E Galracho meditou e disse:
— E pôde ser também uma
tentativa revisionista.
— E sobre o Código Civil, que
diz o galo?
— Tem muita gordura, meu
amigo, e a gordura é o embaraço. Vou agora consultar uns velhos livros sibilinos
para ordenar o oráculo. Espera-me um instante no meu gabinete, tens lá a rede,
livros e uma caixa de música com doze peças.
Dirigi-me ao gabinete, tomei
um livro ao acaso — era um romance venusino com gravuras que fariam humilhação
aos camafeus antigos, dei corda à caixa de música e afundei molemente na rede,
ouvindo o repinicar do Trovador e deliciando-me
com uma história de alcova, ardentemente ilustrada. Despertei em sobressalto, sacudido
pelo amigo Galracho que me chamava para o almoço.
— Doce sono! exclamei
esticando-me nas pontas dos pés. Dorme-se bem neste gabinete.
A caixa emudecera e o livro
jazia escancarado sob a rede expondo uma cena lúbrica aos olhos pudibundos do
ledor de entranhas.
Lá fomos ao almoço e, enquanto
roíamos azeitonas e barrávamos, com manteiga fresca, o pão branco e mole, levantou-se
uma questão. Galracho afirmava que as entranhas do galo gordo haviam-lhe
augurado um sucesso estranho e tão novo que ele, apesar de haver consultado
todos os mestres da ciência, não conseguira decifrar. E Galracho estava, em
verdade, sombrio e preocupado e, tão distraindo estava que, com vagar, soprava
para o prato toda a polpa das azeitonas e engolia, com gosto, os caroços. Uma
terrina, fumegante e cheirosa, apareceu e ocupou, com grandeza e brilho, o centro
florido da mesa. Galracho meditava, enquanto a senhora ia enchendo os pratos
com uma canja, toda lentejoulada de olhos de ouro e com paio às rodelas.
Cheirava e espalhava por toda a casa o seu apetitoso cheiro.
— Galracho, disse eu, baixa à realidade:
deixa lá o transcendente, toma a tua colher e atira-te à canja. Deixa lá o
sucesso: que venha e, para que não nos encontre fracos, comamos e bebamos.
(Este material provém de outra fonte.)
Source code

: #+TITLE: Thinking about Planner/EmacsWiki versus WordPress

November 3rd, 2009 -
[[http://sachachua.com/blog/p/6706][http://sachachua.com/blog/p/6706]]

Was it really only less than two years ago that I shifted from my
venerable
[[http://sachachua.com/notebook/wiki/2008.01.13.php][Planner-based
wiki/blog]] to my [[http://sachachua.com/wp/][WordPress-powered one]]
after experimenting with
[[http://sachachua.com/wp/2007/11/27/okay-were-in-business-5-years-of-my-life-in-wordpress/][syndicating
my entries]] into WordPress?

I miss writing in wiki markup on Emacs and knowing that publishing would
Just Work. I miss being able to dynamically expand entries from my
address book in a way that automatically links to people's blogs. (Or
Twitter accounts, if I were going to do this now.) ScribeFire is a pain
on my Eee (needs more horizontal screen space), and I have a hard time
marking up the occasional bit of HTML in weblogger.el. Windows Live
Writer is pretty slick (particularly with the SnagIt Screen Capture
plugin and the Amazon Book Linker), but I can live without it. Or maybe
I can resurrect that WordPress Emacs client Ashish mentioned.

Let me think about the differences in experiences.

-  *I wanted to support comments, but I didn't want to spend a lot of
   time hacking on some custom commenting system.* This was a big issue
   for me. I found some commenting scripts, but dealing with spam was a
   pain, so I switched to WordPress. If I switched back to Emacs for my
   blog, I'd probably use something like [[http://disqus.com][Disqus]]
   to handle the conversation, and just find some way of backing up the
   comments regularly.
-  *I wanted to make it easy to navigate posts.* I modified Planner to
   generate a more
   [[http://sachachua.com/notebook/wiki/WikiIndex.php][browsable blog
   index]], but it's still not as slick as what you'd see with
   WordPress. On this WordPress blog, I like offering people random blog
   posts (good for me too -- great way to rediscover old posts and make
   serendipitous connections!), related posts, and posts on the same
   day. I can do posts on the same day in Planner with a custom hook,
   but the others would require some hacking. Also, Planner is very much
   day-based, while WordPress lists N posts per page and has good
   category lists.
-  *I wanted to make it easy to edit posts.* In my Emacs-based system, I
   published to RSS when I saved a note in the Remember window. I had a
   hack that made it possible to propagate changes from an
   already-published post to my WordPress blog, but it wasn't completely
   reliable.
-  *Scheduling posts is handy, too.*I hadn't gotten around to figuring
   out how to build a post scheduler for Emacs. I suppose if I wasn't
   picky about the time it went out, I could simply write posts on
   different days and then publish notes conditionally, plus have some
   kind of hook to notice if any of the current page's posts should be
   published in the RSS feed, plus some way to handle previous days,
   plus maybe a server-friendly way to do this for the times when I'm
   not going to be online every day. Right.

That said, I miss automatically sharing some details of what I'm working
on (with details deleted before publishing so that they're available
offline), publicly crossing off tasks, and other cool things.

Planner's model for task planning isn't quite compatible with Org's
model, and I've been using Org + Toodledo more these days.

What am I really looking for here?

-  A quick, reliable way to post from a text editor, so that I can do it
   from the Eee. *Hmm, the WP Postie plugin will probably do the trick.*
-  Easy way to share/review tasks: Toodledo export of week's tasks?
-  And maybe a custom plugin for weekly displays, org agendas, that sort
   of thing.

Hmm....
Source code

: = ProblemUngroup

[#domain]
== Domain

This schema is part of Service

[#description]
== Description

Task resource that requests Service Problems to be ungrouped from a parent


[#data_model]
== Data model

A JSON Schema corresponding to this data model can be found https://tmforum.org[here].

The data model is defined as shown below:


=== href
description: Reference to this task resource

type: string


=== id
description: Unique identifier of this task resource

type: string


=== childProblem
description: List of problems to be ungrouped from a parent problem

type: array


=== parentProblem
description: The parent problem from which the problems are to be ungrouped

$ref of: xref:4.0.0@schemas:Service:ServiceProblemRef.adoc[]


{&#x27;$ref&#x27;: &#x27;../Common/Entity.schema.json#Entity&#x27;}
— Não, meu amigo, não; o que
eu achei no galo não me sai da cabeça. Ali há sucesso e grande!
— Então que foi? dize lá!
— Que foi! que havia de ser?
um ovo, homem, achei um ovo.
— Superfetação...
— Qual superfetação!
— Velhice... e eu ia comendo.
— Qual velhice! Um ovo
autêntico... num galo. Este país está perdido, meu amigo; irremissivelmente
perdido. Nem Deus o salva!
— Por causa do ovo?
— Então? Queres ver?
E, arrebatadamente, Galracho
deixou a mesa, correu ao santuário e eu ouvi um urro, um verdadeiro urro e logo
o harúspice reapareceu tremendo de terror sagrado, com os cabelos em pé, lívido,
bradando:
— Que é do galo?
E a senhora, serenamente,
sorrindo, mostrou a terrina que rescendia dizendo ao esposo alarmado:
— Está aqui, homem, não te
apoquentes — aproveitei-o para a canja; estava tão gordo...
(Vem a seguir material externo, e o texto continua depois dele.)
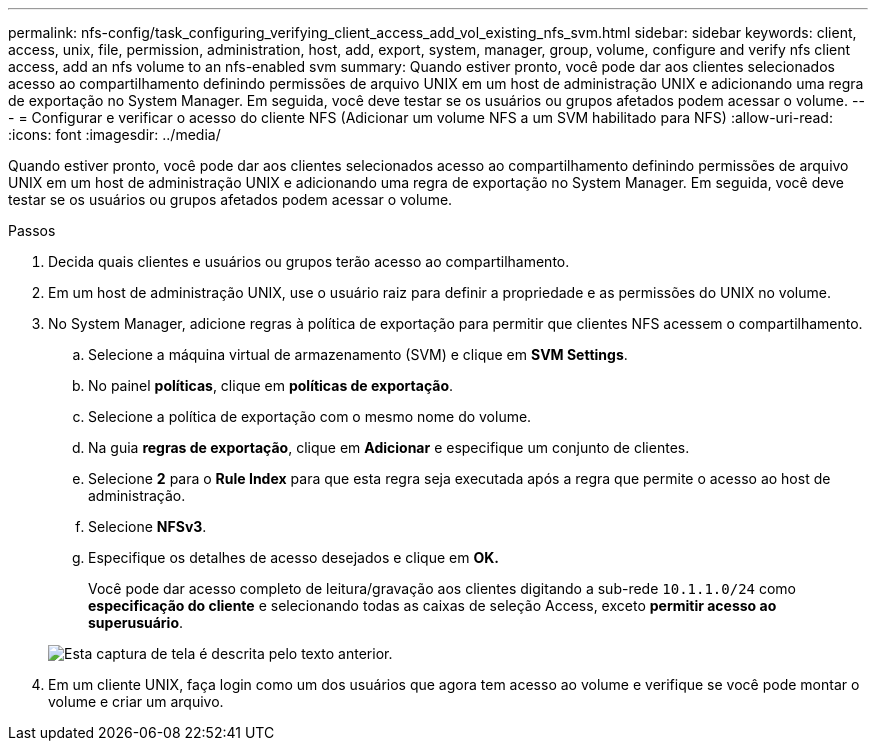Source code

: ---
permalink: nfs-config/task_configuring_verifying_client_access_add_vol_existing_nfs_svm.html 
sidebar: sidebar 
keywords: client, access, unix, file, permission, administration, host, add, export, system, manager, group, volume, configure and verify nfs client access, add an nfs volume to an nfs-enabled svm 
summary: Quando estiver pronto, você pode dar aos clientes selecionados acesso ao compartilhamento definindo permissões de arquivo UNIX em um host de administração UNIX e adicionando uma regra de exportação no System Manager. Em seguida, você deve testar se os usuários ou grupos afetados podem acessar o volume. 
---
= Configurar e verificar o acesso do cliente NFS (Adicionar um volume NFS a um SVM habilitado para NFS)
:allow-uri-read: 
:icons: font
:imagesdir: ../media/


[role="lead"]
Quando estiver pronto, você pode dar aos clientes selecionados acesso ao compartilhamento definindo permissões de arquivo UNIX em um host de administração UNIX e adicionando uma regra de exportação no System Manager. Em seguida, você deve testar se os usuários ou grupos afetados podem acessar o volume.

.Passos
. Decida quais clientes e usuários ou grupos terão acesso ao compartilhamento.
. Em um host de administração UNIX, use o usuário raiz para definir a propriedade e as permissões do UNIX no volume.
. No System Manager, adicione regras à política de exportação para permitir que clientes NFS acessem o compartilhamento.
+
.. Selecione a máquina virtual de armazenamento (SVM) e clique em *SVM Settings*.
.. No painel *políticas*, clique em *políticas de exportação*.
.. Selecione a política de exportação com o mesmo nome do volume.
.. Na guia *regras de exportação*, clique em *Adicionar* e especifique um conjunto de clientes.
.. Selecione *2* para o *Rule Index* para que esta regra seja executada após a regra que permite o acesso ao host de administração.
.. Selecione *NFSv3*.
.. Especifique os detalhes de acesso desejados e clique em *OK.*
+
Você pode dar acesso completo de leitura/gravação aos clientes digitando a sub-rede `10.1.1.0/24` como *especificação do cliente* e selecionando todas as caixas de seleção Access, exceto *permitir acesso ao superusuário*.

+
image::../media/export_rule_for_clients_nfs_nfs.gif[Esta captura de tela é descrita pelo texto anterior.]



. Em um cliente UNIX, faça login como um dos usuários que agora tem acesso ao volume e verifique se você pode montar o volume e criar um arquivo.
— O galo profético! Estamos
perdidos!
E Galracho deixou-se cair
pesadamente no sofá e pôs-se a dizer com uma voz tão soturna, rolando uns olhos
tão apavorados: “Estamos perdidos! Estamos perdidos!” que eu, francamente, não descansei
enquanto não me vi livre do diabo do galo gordo e carregado de vaticínios.